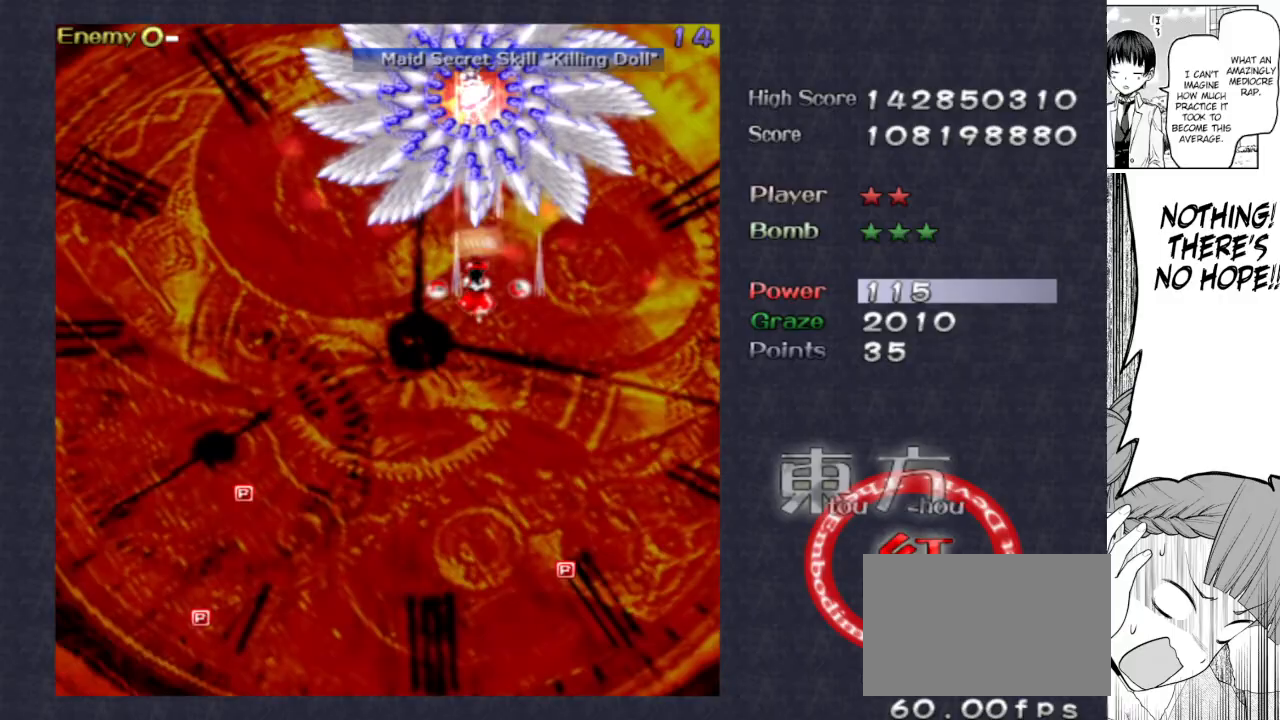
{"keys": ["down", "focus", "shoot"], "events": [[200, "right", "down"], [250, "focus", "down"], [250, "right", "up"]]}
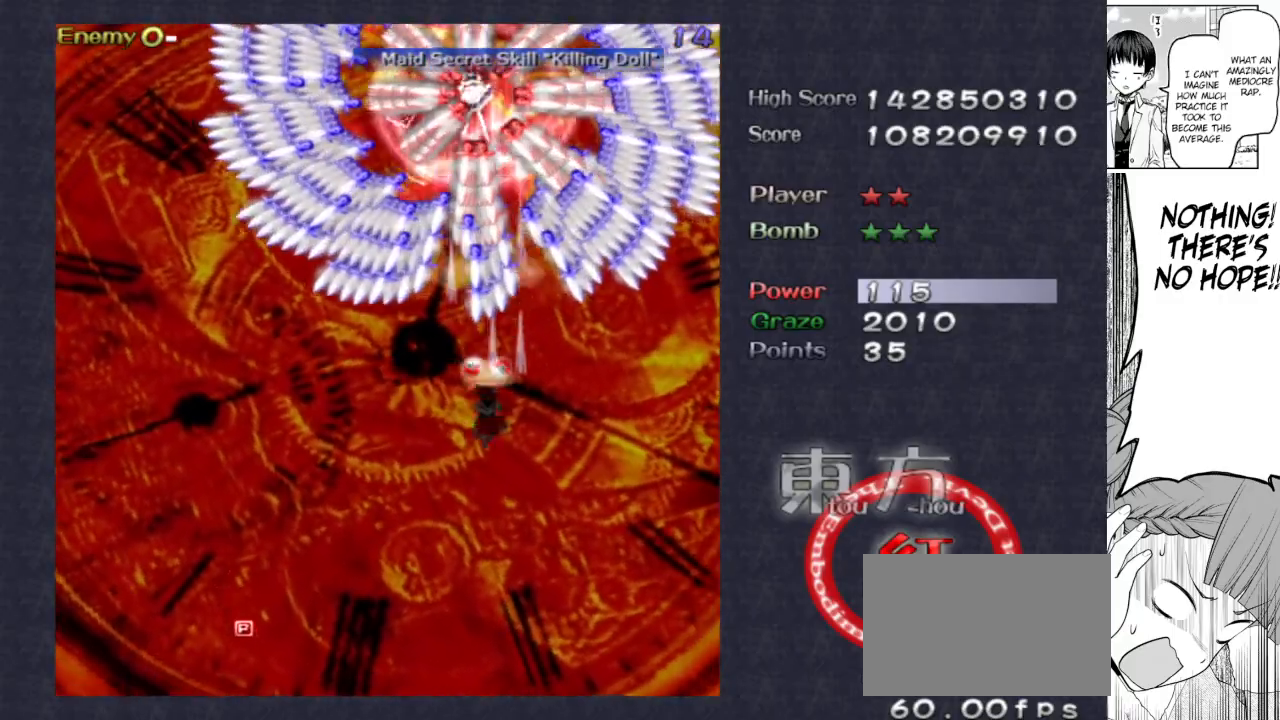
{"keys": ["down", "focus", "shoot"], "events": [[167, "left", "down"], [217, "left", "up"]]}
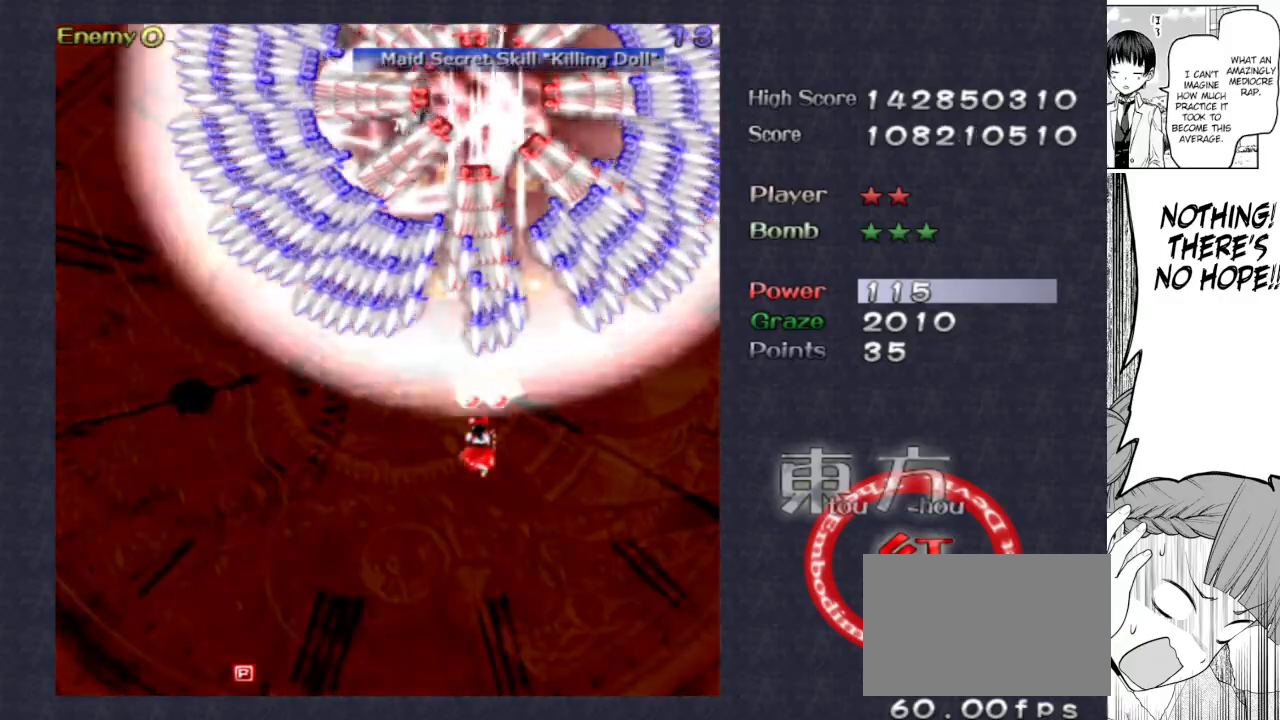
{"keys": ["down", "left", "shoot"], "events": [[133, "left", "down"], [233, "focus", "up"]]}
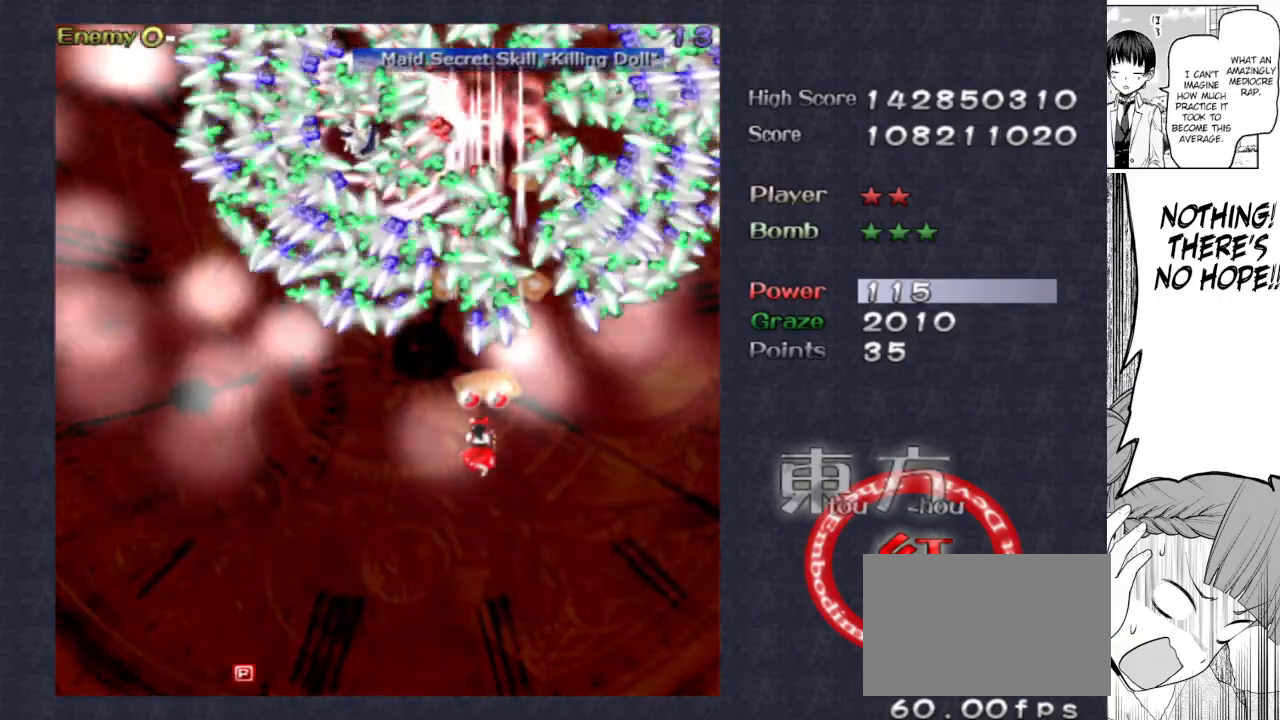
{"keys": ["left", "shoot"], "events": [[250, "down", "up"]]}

---

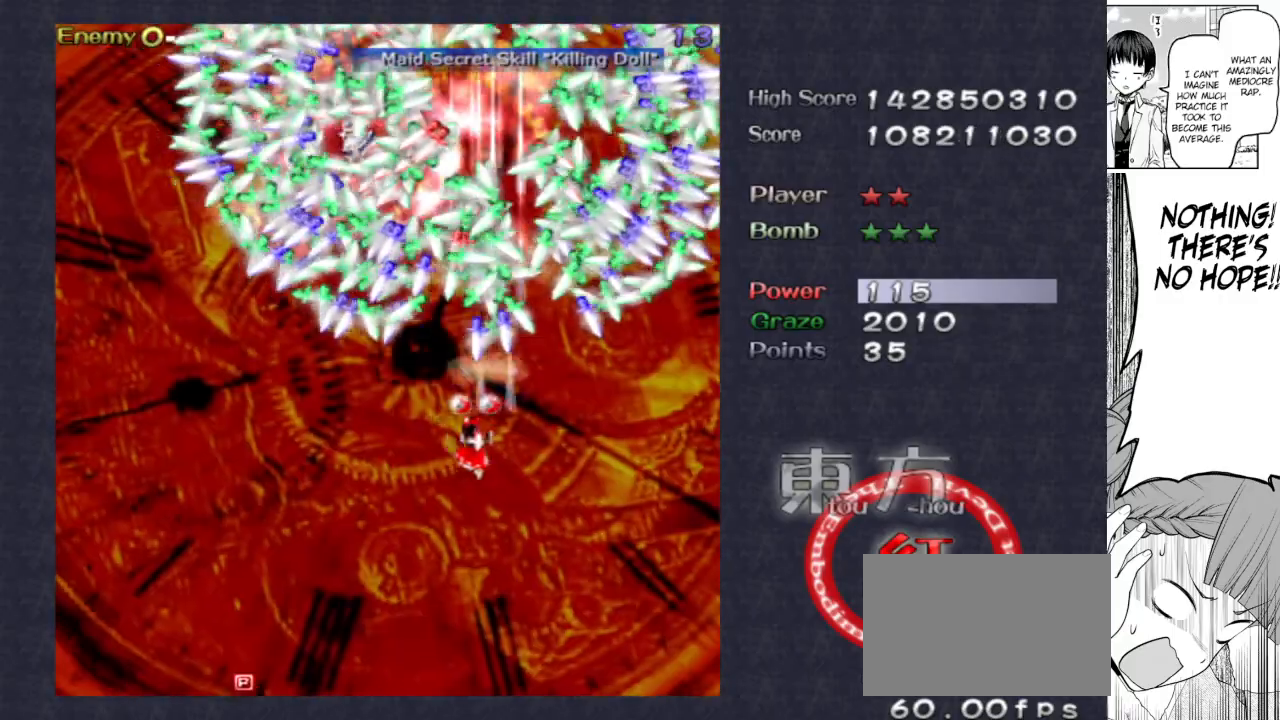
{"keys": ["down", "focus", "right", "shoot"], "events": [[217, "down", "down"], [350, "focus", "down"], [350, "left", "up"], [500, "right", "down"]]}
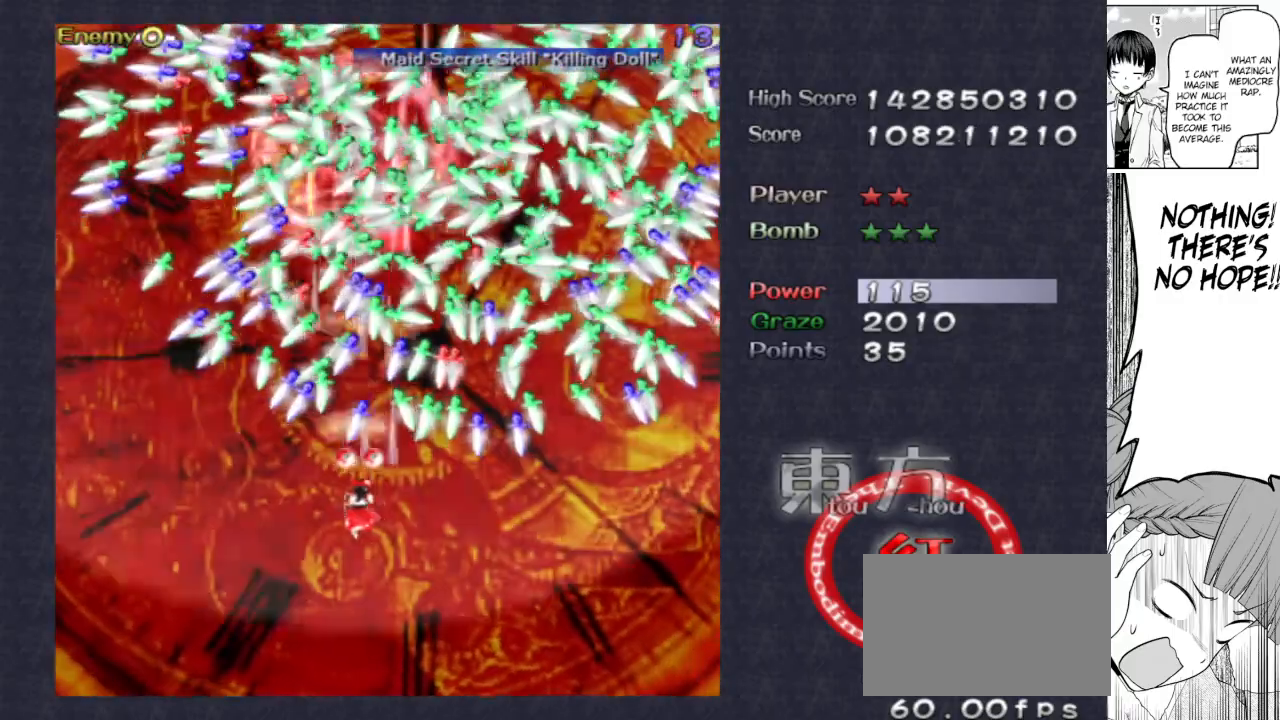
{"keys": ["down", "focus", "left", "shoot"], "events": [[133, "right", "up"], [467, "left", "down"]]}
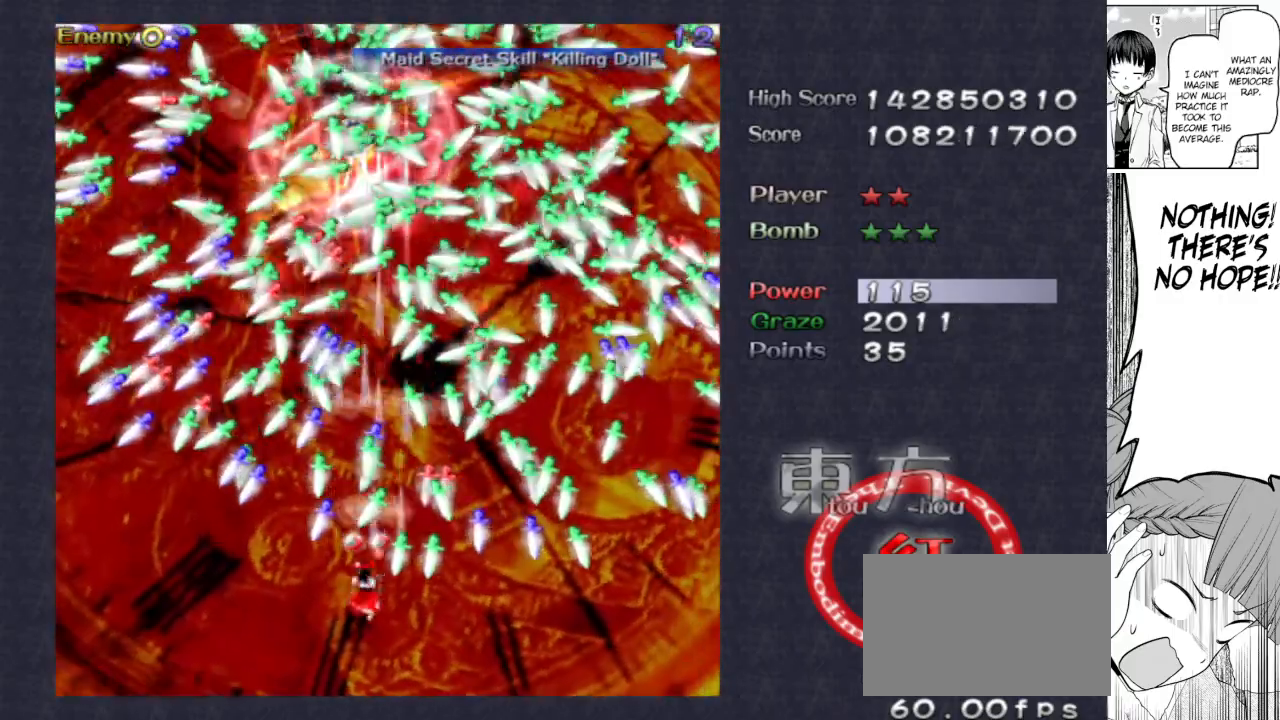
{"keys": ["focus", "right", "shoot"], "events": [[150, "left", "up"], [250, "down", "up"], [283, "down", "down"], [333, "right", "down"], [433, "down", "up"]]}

▶ [Work order]: Every line in the records above with the string "left" in it should be shown.

▶ [Answer to this task]:
{"keys": ["down", "focus", "shoot"], "events": [[167, "left", "down"], [217, "left", "up"]]}
{"keys": ["down", "left", "shoot"], "events": [[133, "left", "down"], [233, "focus", "up"]]}
{"keys": ["left", "shoot"], "events": [[250, "down", "up"]]}
{"keys": ["down", "focus", "right", "shoot"], "events": [[217, "down", "down"], [350, "focus", "down"], [350, "left", "up"], [500, "right", "down"]]}
{"keys": ["down", "focus", "left", "shoot"], "events": [[133, "right", "up"], [467, "left", "down"]]}
{"keys": ["focus", "right", "shoot"], "events": [[150, "left", "up"], [250, "down", "up"], [283, "down", "down"], [333, "right", "down"], [433, "down", "up"]]}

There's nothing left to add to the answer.